Lola is in charge of a new and nearly completed project. Her career is helped by her relationship with senior manager Elise (Mavie Hörbiger). But this advantage unravels because of the her family complications. Officially an orphan she has an elder sister Conny (Pia Hierzegger). Conny suffers from paranoid schizophrenia.

Lola finds that she cannot manage/help her sister in the disciplined manner in which she works. As she struggles to balance one life against another we also discover some of the troubled background of the sisters. This includes the reason why at work Lola passes for an ‘orphan’; emotionally this is partly true.

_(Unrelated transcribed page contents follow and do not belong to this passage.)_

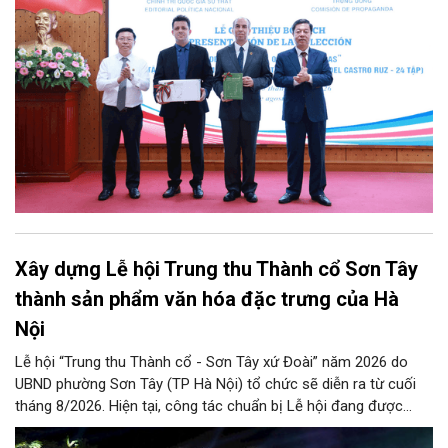
tác phẩm chọn lọc của Tổng Tư lệnh Fidel Castro Ruz” gồm 24
tập bằng tiếng Tây Ban Nha.
Xây dựng Lễ hội Trung thu Thành cổ Sơn Tây
thành sản phẩm văn hóa đặc trưng của Hà
Nội
Lễ hội “Trung thu Thành cổ - Sơn Tây xứ Đoài” năm 2026 do
UBND phường Sơn Tây (TP Hà Nội) tổ chức sẽ diễn ra từ cuối
tháng 8/2026. Hiện tại, công tác chuẩn bị Lễ hội đang được
chính quyền phường Sơn Tây cùng các phòng, ban, ngành, đơn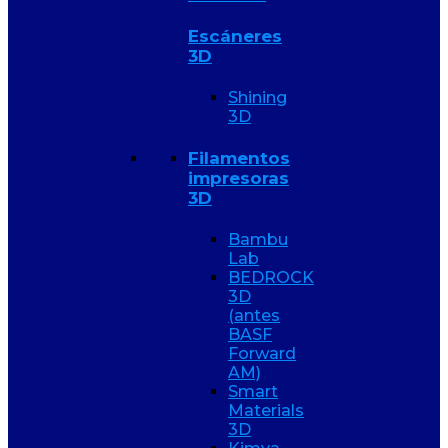
Escáneres
3D
Shining
3D
Filamentos
impresoras
3D
Bambu
Lab
BEDROCK
3D
(antes
BASF
Forward
AM)
Smart
Materials
3D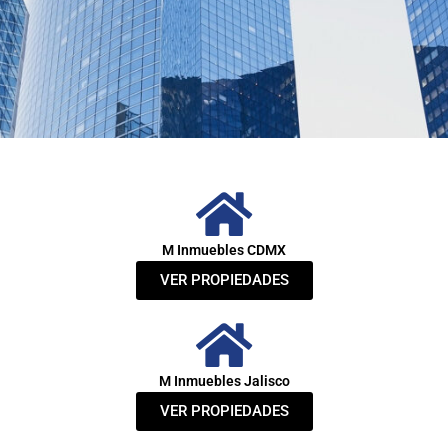
M Inmuebles CDMX
VER PROPIEDADES
M Inmuebles Jalisco
VER PROPIEDADES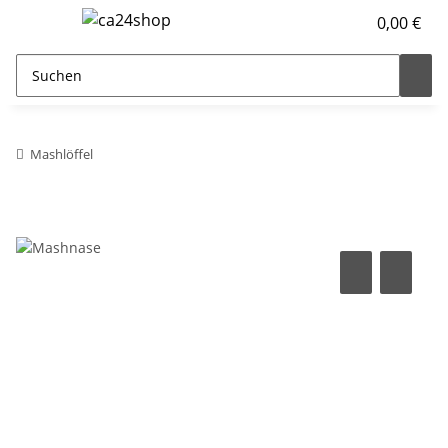
0,00 €
Mashlöffel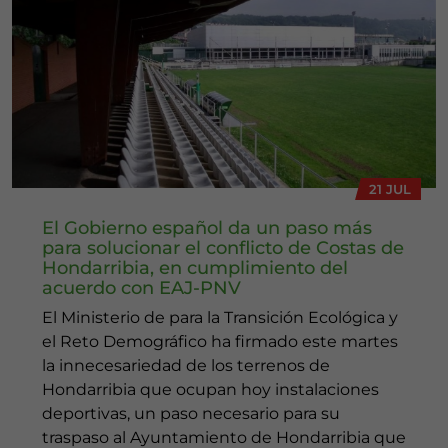
21 JUL
El Gobierno español da un paso más
para solucionar el conflicto de Costas de
Hondarribia, en cumplimiento del
acuerdo con EAJ-PNV
El Ministerio de para la Transición Ecológica y
el Reto Demográfico ha firmado este martes
la innecesariedad de los terrenos de
Hondarribia que ocupan hoy instalaciones
deportivas, un paso necesario para su
traspaso al Ayuntamiento de Hondarribia que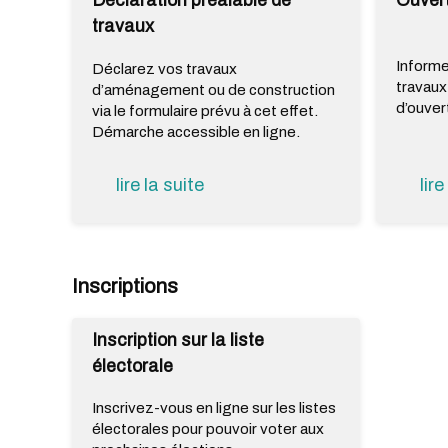
Déclaration préalable de
Ouvert
travaux
Informe
Déclarez vos travaux
travaux
d’aménagement ou de construction
d’ouver
via le formulaire prévu à cet effet.
Démarche accessible en ligne.
lire la suite
lire
Inscriptions
Inscription sur la liste
électorale
Inscrivez-vous en ligne sur les listes
électorales pour pouvoir voter aux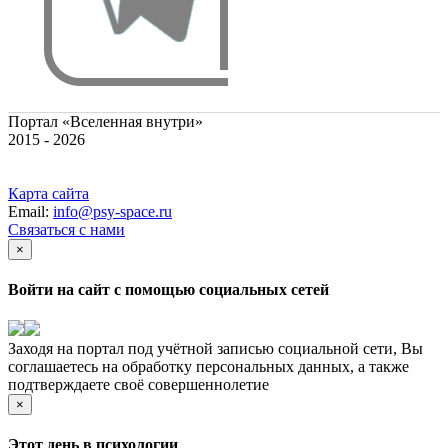
Портал «Вселенная внутри»
2015 - 2026
Карта сайта
Email:
info@psy-space.ru
Связаться с нами
×
Войти на сайт с помощью социальных сетей
Заходя на портал под учётной записью социальной сети, Вы
соглашаетесь на обработку персональных данных, а также
подтверждаете своё совершеннолетие
×
Этот день в психологии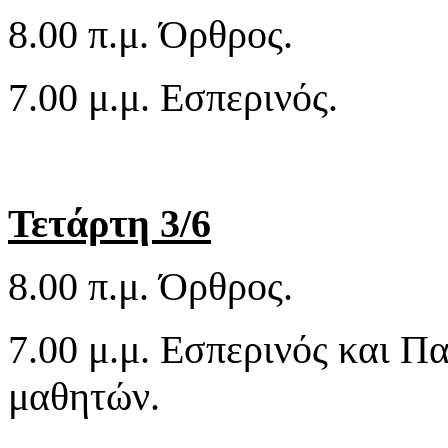
8.00 π.μ. Όρθρος.
7.00 μ.μ. Εσπερινός.
Τετάρτη 3/6
8.00 π.μ. Όρθρος.
7.00 μ.μ. Εσπερινός και 
μαθητών.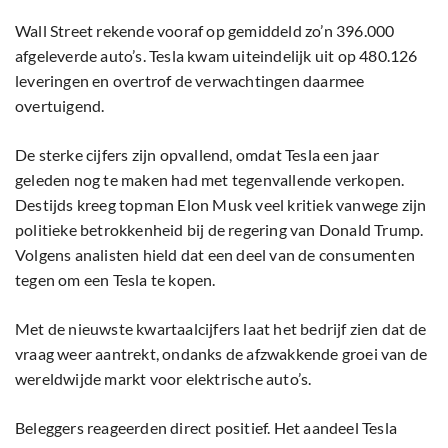
Wall Street rekende vooraf op gemiddeld zo’n 396.000
afgeleverde auto’s. Tesla kwam uiteindelijk uit op 480.126
leveringen en overtrof de verwachtingen daarmee
overtuigend.
De sterke cijfers zijn opvallend, omdat Tesla een jaar
geleden nog te maken had met tegenvallende verkopen.
Destijds kreeg topman Elon Musk veel kritiek vanwege zijn
politieke betrokkenheid bij de regering van Donald Trump.
Volgens analisten hield dat een deel van de consumenten
tegen om een Tesla te kopen.
Met de nieuwste kwartaalcijfers laat het bedrijf zien dat de
vraag weer aantrekt, ondanks de afzwakkende groei van de
wereldwijde markt voor elektrische auto’s.
Beleggers reageerden direct positief. Het aandeel Tesla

The study of the Machiavellian environment in which she works is well done. Her colleagues run the gamut from the ruthless career climbers to the naïve juniors. It is easy to see how these contrary characters will emerge as the contract reaches agreement.

 

If the workplace is somewhat conventional the hospital and mental institution which shelters Conny is more interesting and complex. As the production narrative develops the sister’s relationship becomes the most interesting facet. But Lola has left addressing this situation squarely to a very late stage.

The leads are very good: Valerie Pachner dominates the story and the screen. The sexual relationship between the two women is overt and convincing. The plot, as I suggest, is in many ways conventional but the resolution is not just predictable but worthy of attention. The title was shot on 35mm in a scope format and colour. The screening used a digital transfer to DCP which was well done and offered a good image and sound with English sub-titles. The camerawork is well done. The use of mid-shots and close-ups in confined work spaces often suggest the claustrophobia in the company. Whilst in Vienna, and outside the white and metallic apartment, open-air sequences enjoy excellent tracking shots which emphasize the sense of the title.

The screening at the Berlinale was organised by Picture Tree International. I did not find any titles from the company that I recognised from a British release. The home market is not that receptive to Austrian titles [or quite a few other European industries]. The production has enough drama and is a relatively mainstream offerings. We may well in due course see it in Britain.